(Beginning of DOCUMENT EXCERPT)
The problem is that your Congress loves these treaties, because it allows them to shift the blame, even though they're the ones actually pushing the issues and shaping it the way they want it to be.

(Everyone in the EU should be very familiar with this strategy. :-/ )

I actually wrote a recent blog post on this subject, wherein I make the case that copyright is dying, and try to come up with something better:

http://thepenzone.com/content/copyright-dying-beware-accessr...

I think it's definitely time we have a replacement for copyright, given the irrelevance of copying nowadays, though "Publish Right" is likely a better term than "Broadcast Right", since the main issue is the commercial distribution arrangements for protected works. If some agreement can be found, after a certain date, copyright should stop being issued and the new right issued instead. Now we just need to figure out what that will be.

I see no reason to limit this to broadcasting. If I put something in the public domain on my website, I should be given copyright control over it as well.
Hell, if I mention anything that is public domain, I should automatically get copyright over it. When I read my kids a bedtime story from Grimm or Aesop, I should start getting royalties from every other parent in the world.
(End of DOCUMENT EXCERPT)
__WORK REQUIRED__
Write out the stretch of the copyright comment from "I see no reason" through "it as well.", changing "website" to "blog". The records that come next are separate material and have no connection to the copyright comment.
(Beginning of RECORD SET)
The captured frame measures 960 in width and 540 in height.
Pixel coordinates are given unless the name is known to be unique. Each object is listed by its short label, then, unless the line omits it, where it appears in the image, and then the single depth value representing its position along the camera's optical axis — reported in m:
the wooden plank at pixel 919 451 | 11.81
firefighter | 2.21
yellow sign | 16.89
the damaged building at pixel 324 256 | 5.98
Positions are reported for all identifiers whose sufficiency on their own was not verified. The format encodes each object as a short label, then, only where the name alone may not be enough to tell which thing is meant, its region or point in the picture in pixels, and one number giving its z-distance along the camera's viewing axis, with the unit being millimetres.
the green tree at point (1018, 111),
(End of RECORD SET)
(Beginning of RECORD SET)
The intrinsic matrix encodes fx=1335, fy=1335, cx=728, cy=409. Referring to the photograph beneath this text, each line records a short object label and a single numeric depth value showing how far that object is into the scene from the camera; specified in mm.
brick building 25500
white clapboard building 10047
(End of RECORD SET)
(Beginning of RECORD SET)
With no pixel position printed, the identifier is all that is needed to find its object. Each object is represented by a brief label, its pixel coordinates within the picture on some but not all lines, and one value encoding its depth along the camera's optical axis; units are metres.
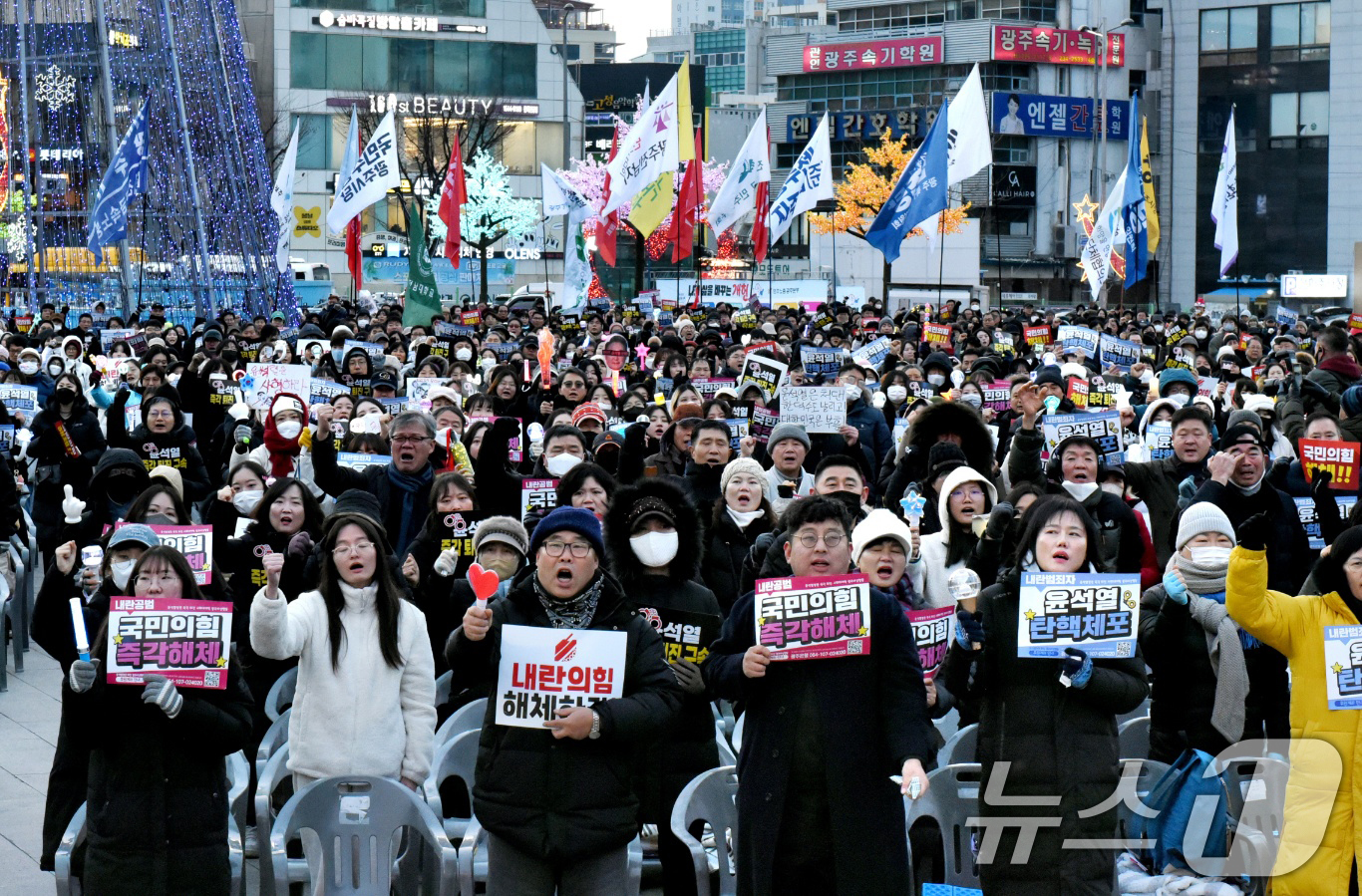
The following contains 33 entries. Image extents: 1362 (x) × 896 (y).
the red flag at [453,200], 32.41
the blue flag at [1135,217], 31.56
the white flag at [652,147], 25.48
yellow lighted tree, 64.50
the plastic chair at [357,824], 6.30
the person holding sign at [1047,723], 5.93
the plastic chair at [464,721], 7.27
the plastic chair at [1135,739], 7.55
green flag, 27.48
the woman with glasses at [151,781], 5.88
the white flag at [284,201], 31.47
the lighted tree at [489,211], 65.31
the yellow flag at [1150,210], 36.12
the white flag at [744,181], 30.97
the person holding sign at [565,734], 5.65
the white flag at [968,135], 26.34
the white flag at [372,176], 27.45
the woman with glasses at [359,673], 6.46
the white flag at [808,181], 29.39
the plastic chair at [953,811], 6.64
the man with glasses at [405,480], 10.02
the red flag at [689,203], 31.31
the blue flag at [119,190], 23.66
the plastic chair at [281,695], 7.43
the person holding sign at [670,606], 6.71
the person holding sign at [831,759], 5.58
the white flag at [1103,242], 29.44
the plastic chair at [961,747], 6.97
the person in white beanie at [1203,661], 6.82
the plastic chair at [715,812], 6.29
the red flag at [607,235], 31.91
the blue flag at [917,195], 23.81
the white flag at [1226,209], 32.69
(End of RECORD SET)
__OUTPUT FOR THIS EXERCISE__
I see no reason to limit this to broadcasting. If I put something in the public domain on my blog, I should be given copyright control over it as well.